Reproduce every one of the records below verbatim, omitting the pictures from your output.

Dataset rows
┌────────

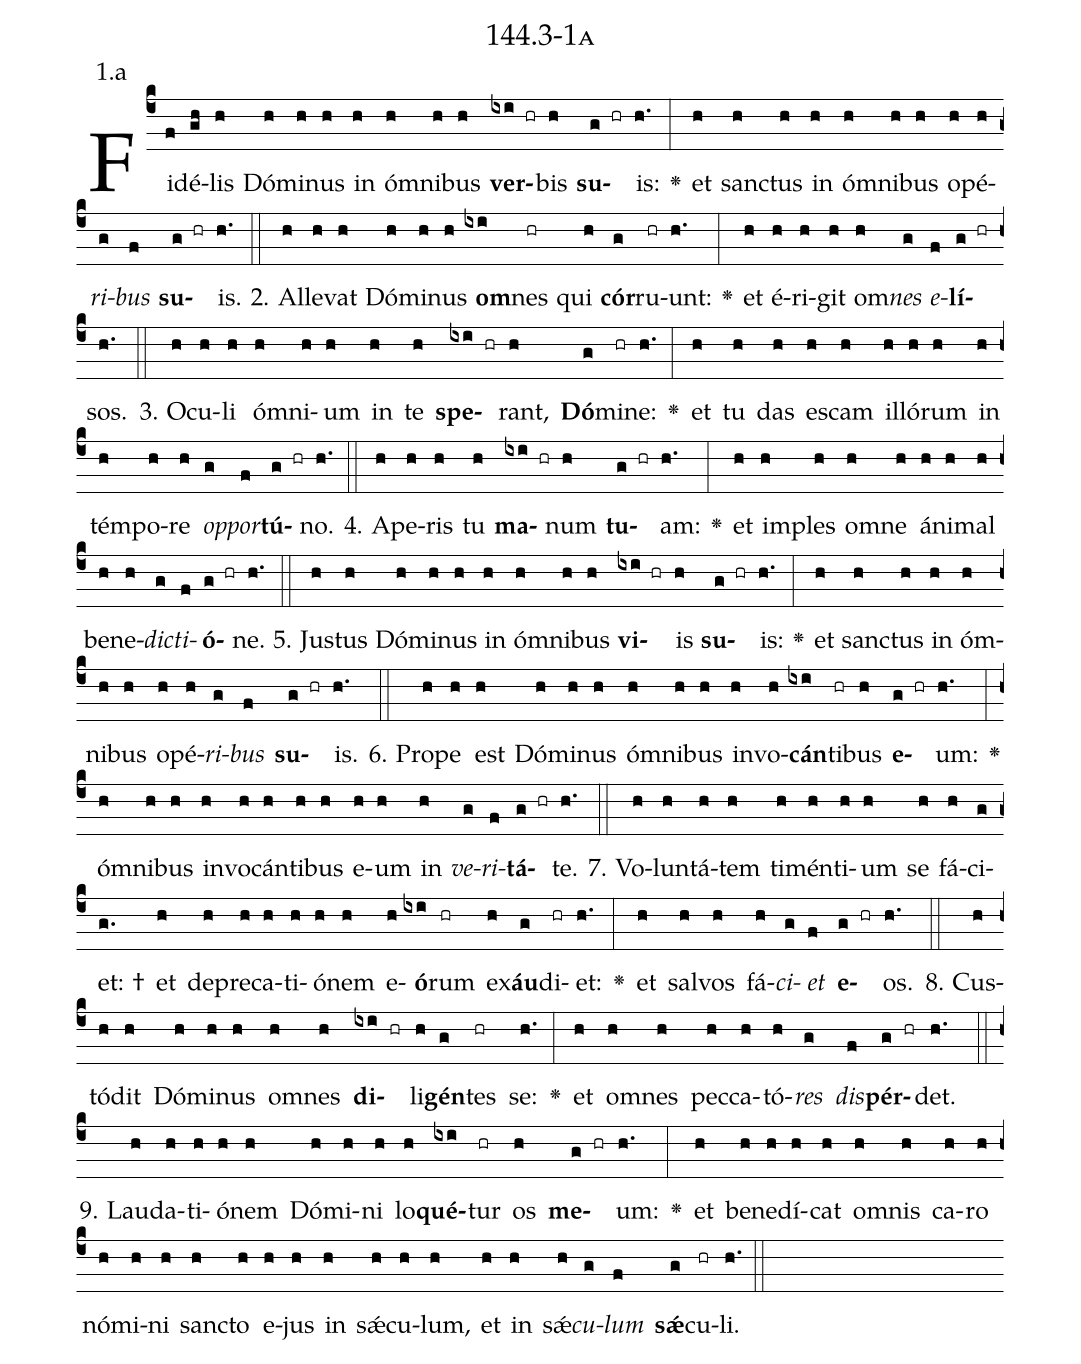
name: 144.3-1a;
annotation: 1.a;
%%
(c4)Fi(f)dé(gh)lis(h) Dó(h)mi(h)nus(h) in(h) óm(h)ni(h)bus(h) <b>ver</b>(ixi hr)bis(h) <b>su</b>(g hr)is:(h.) <v>\greheightstar</v>(:) et(h) sanc(h)tus(h) in(h) óm(h)ni(h)bus(h) o(h)pé(h)<i>ri</i>(g)<i>bus</i>(f) <b>su</b>(g hr)is.(h.) (::)
2. Al(h)le(h)vat(h) Dó(h)mi(h)nus(h) <b>om</b>(ixi)nes(hr) qui(h) <b>cór</b>(g)ru(hr)unt:(h.) <v>\greheightstar</v>(:) et(h) é(h)ri(h)git(h) om(h)<i>nes</i>(g) <i>e</i>(f)<b>lí</b>(g hr)sos.(h.) (::)
3. O(h)cu(h)li(h) óm(h)ni(h)um(h) in(h) te(h) <b>spe</b>(ixi hr)rant,(h) <b>Dó</b>(g)mi(hr)ne:(h.) <v>\greheightstar</v>(:) et(h) tu(h) das(h) es(h)cam(h) il(h)ló(h)rum(h) in(h) tém(h)po(h)re(h) <i>op</i>(g)<i>por</i>(f)<b>tú</b>(g hr)no.(h.) (::)
4. A(h)pe(h)ris(h) tu(h) <b>ma</b>(ixi hr)num(h) <b>tu</b>(g hr)am:(h.) <v>\greheightstar</v>(:) et(h) im(h)ples(h) om(h)ne(h) á(h)ni(h)mal(h) be(h)ne(h)<i>dic</i>(g)<i>ti</i>(f)<b>ó</b>(g hr)ne.(h.) (::)
5. Jus(h)tus(h) Dó(h)mi(h)nus(h) in(h) óm(h)ni(h)bus(h) <b>vi</b>(ixi hr)is(h) <b>su</b>(g hr)is:(h.) <v>\greheightstar</v>(:) et(h) sanc(h)tus(h) in(h) óm(h)ni(h)bus(h) o(h)pé(h)<i>ri</i>(g)<i>bus</i>(f) <b>su</b>(g hr)is.(h.) (::)
6. Pro(h)pe(h) est(h) Dó(h)mi(h)nus(h) óm(h)ni(h)bus(h) in(h)vo(h)<b>cán</b>(ixi)ti(hr)bus(h) <b>e</b>(g hr)um:(h.) <v>\greheightstar</v>(:) óm(h)ni(h)bus(h) in(h)vo(h)cán(h)ti(h)bus(h) e(h)um(h) in(h) <i>ve</i>(g)<i>ri</i>(f)<b>tá</b>(g hr)te.(h.) (::)
7. Vo(h)lun(h)tá(h)tem(h) ti(h)mén(h)ti(h)um(h) se(h) fá(h)ci(g)et: †(g.) et(h) de(h)pre(h)ca(h)ti(h)ó(h)nem(h) e(h)<b>ó</b>(ixi)rum(hr) ex(h)<b>áu</b>(g)di(hr)et:(h.) <v>\greheightstar</v>(:) et(h) sal(h)vos(h) fá(h)<i>ci</i>(g)<i>et</i>(f) <b>e</b>(g hr)os.(h.) (::)
8. Cus(h)tó(h)dit(h) Dó(h)mi(h)nus(h) om(h)nes(h) <b>di</b>(ixi hr)li(h)<b>gén</b>(g)tes(hr) se:(h.) <v>\greheightstar</v>(:) et(h) om(h)nes(h) pec(h)ca(h)tó(h)<i>res</i>(g) <i>dis</i>(f)<b>pér</b>(g hr)det.(h.) (::)
9. Lau(h)da(h)ti(h)ó(h)nem(h) Dó(h)mi(h)ni(h) lo(h)<b>qué</b>(ixi)tur(hr) os(h) <b>me</b>(g hr)um:(h.) <v>\greheightstar</v>(:) et(h) be(h)ne(h)dí(h)cat(h) om(h)nis(h) ca(h)ro(h) nó(h)mi(h)ni(h) sanc(h)to(h) e(h)jus(h) in(h) sǽ(h)cu(h)lum,(h) et(h) in(h) sǽ(h)<i>cu</i>(g)<i>lum</i>(f) <b>sǽ</b>(g)cu(hr)li.(h.) (::)
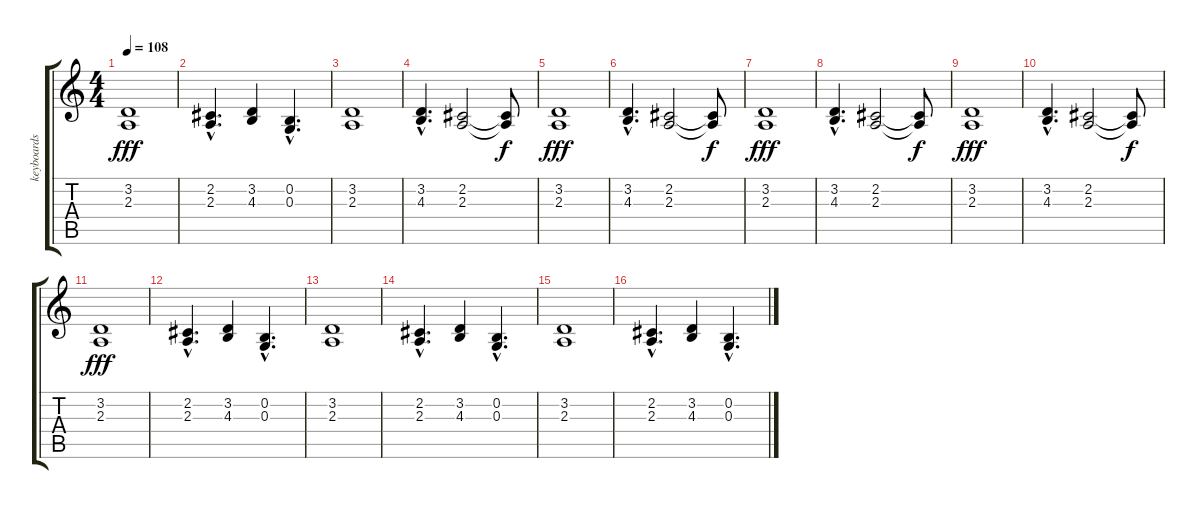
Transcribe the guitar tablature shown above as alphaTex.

\track ("keyboards" "keyboards") {instrument pad2warm}
\staff {score tabs}
\tuning (E4 B3 G3 D3 A2 E2) {hide}
\ts (4 4)
\tempo 108
\clef g2
\ks c
(3.2 2.3).1{dy fff} |
(2.2{hac} 2.3{hac}).4{d} (3.2 4.3).4 (0.2{hac} 0.3{hac}).4{d} |
(3.2 2.3).1{volume 14} |
(3.2{hac} 4.3{hac}).4{d} (2.2 2.3).2 (2.2{t} 2.3{t}).8{dy f} |
(3.2 2.3).1{dy fff} |
(3.2{hac} 4.3{hac}).4{d} (2.2 2.3).2 (2.2{t} 2.3{t}).8{dy f} |
(3.2 2.3).1{dy fff} |
(3.2{hac} 4.3{hac}).4{d} (2.2 2.3).2 (2.2{t} 2.3{t}).8{dy f} |
(3.2 2.3).1{dy fff} |
(3.2{hac} 4.3{hac}).4{d} (2.2 2.3).2 (2.2{t} 2.3{t}).8{dy f} |
(3.2 2.3).1{dy fff volume 13} |
(2.2{hac} 2.3{hac}).4{d} (3.2 4.3).4 (0.2{hac} 0.3{hac}).4{d} |
(3.2 2.3).1 |
(2.2{hac} 2.3{hac}).4{d} (3.2 4.3).4 (0.2{hac} 0.3{hac}).4{d} |
(3.2 2.3).1 |
(2.2{hac} 2.3{hac}).4{d} (3.2 4.3).4 (0.2{hac} 0.3{hac}).4{d}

└────────

Solution ::
name: 144.3-1a;
annotation: 1.a;
%%
(c4)Fi(f)dé(gh)lis(h) Dó(h)mi(h)nus(h) in(h) óm(h)ni(h)bus(h) <b>ver</b>(ixi hr)bis(h) <b>su</b>(g hr)is:(h.) <v>\greheightstar</v>(:) et(h) sanc(h)tus(h) in(h) óm(h)ni(h)bus(h) o(h)pé(h)<i>ri</i>(g)<i>bus</i>(f) <b>su</b>(g hr)is.(h.) (::)
2. Al(h)le(h)vat(h) Dó(h)mi(h)nus(h) <b>om</b>(ixi)nes(hr) qui(h) <b>cór</b>(g)ru(hr)unt:(h.) <v>\greheightstar</v>(:) et(h) é(h)ri(h)git(h) om(h)<i>nes</i>(g) <i>e</i>(f)<b>lí</b>(g hr)sos.(h.) (::)
3. O(h)cu(h)li(h) óm(h)ni(h)um(h) in(h) te(h) <b>spe</b>(ixi hr)rant,(h) <b>Dó</b>(g)mi(hr)ne:(h.) <v>\greheightstar</v>(:) et(h) tu(h) das(h) es(h)cam(h) il(h)ló(h)rum(h) in(h) tém(h)po(h)re(h) <i>op</i>(g)<i>por</i>(f)<b>tú</b>(g hr)no.(h.) (::)
4. A(h)pe(h)ris(h) tu(h) <b>ma</b>(ixi hr)num(h) <b>tu</b>(g hr)am:(h.) <v>\greheightstar</v>(:) et(h) im(h)ples(h) om(h)ne(h) á(h)ni(h)mal(h) be(h)ne(h)<i>dic</i>(g)<i>ti</i>(f)<b>ó</b>(g hr)ne.(h.) (::)
5. Jus(h)tus(h) Dó(h)mi(h)nus(h) in(h) óm(h)ni(h)bus(h) <b>vi</b>(ixi hr)is(h) <b>su</b>(g hr)is:(h.) <v>\greheightstar</v>(:) et(h) sanc(h)tus(h) in(h) óm(h)ni(h)bus(h) o(h)pé(h)<i>ri</i>(g)<i>bus</i>(f) <b>su</b>(g hr)is.(h.) (::)
6. Pro(h)pe(h) est(h) Dó(h)mi(h)nus(h) óm(h)ni(h)bus(h) in(h)vo(h)<b>cán</b>(ixi)ti(hr)bus(h) <b>e</b>(g hr)um:(h.) <v>\greheightstar</v>(:) óm(h)ni(h)bus(h) in(h)vo(h)cán(h)ti(h)bus(h) e(h)um(h) in(h) <i>ve</i>(g)<i>ri</i>(f)<b>tá</b>(g hr)te.(h.) (::)
7. Vo(h)lun(h)tá(h)tem(h) ti(h)mén(h)ti(h)um(h) se(h) fá(h)ci(g)et: †(g.) et(h) de(h)pre(h)ca(h)ti(h)ó(h)nem(h) e(h)<b>ó</b>(ixi)rum(hr) ex(h)<b>áu</b>(g)di(hr)et:(h.) <v>\greheightstar</v>(:) et(h) sal(h)vos(h) fá(h)<i>ci</i>(g)<i>et</i>(f) <b>e</b>(g hr)os.(h.) (::)
8. Cus(h)tó(h)dit(h) Dó(h)mi(h)nus(h) om(h)nes(h) <b>di</b>(ixi hr)li(h)<b>gén</b>(g)tes(hr) se:(h.) <v>\greheightstar</v>(:) et(h) om(h)nes(h) pec(h)ca(h)tó(h)<i>res</i>(g) <i>dis</i>(f)<b>pér</b>(g hr)det.(h.) (::)
9. Lau(h)da(h)ti(h)ó(h)nem(h) Dó(h)mi(h)ni(h) lo(h)<b>qué</b>(ixi)tur(hr) os(h) <b>me</b>(g hr)um:(h.) <v>\greheightstar</v>(:) et(h) be(h)ne(h)dí(h)cat(h) om(h)nis(h) ca(h)ro(h) nó(h)mi(h)ni(h) sanc(h)to(h) e(h)jus(h) in(h) sǽ(h)cu(h)lum,(h) et(h) in(h) sǽ(h)<i>cu</i>(g)<i>lum</i>(f) <b>sǽ</b>(g)cu(hr)li.(h.) (::)
Transcribe the guitar tablature shown above as alphaTex.

\track ("keyboards" "keyboards") {instrument pad2warm}
\staff {score tabs}
\tuning (E4 B3 G3 D3 A2 E2) {hide}
\ts (4 4)
\tempo 108
\clef g2
\ks c
(3.2 2.3).1{dy fff} |
(2.2{hac} 2.3{hac}).4{d} (3.2 4.3).4 (0.2{hac} 0.3{hac}).4{d} |
(3.2 2.3).1{volume 14} |
(3.2{hac} 4.3{hac}).4{d} (2.2 2.3).2 (2.2{t} 2.3{t}).8{dy f} |
(3.2 2.3).1{dy fff} |
(3.2{hac} 4.3{hac}).4{d} (2.2 2.3).2 (2.2{t} 2.3{t}).8{dy f} |
(3.2 2.3).1{dy fff} |
(3.2{hac} 4.3{hac}).4{d} (2.2 2.3).2 (2.2{t} 2.3{t}).8{dy f} |
(3.2 2.3).1{dy fff} |
(3.2{hac} 4.3{hac}).4{d} (2.2 2.3).2 (2.2{t} 2.3{t}).8{dy f} |
(3.2 2.3).1{dy fff volume 13} |
(2.2{hac} 2.3{hac}).4{d} (3.2 4.3).4 (0.2{hac} 0.3{hac}).4{d} |
(3.2 2.3).1 |
(2.2{hac} 2.3{hac}).4{d} (3.2 4.3).4 (0.2{hac} 0.3{hac}).4{d} |
(3.2 2.3).1 |
(2.2{hac} 2.3{hac}).4{d} (3.2 4.3).4 (0.2{hac} 0.3{hac}).4{d}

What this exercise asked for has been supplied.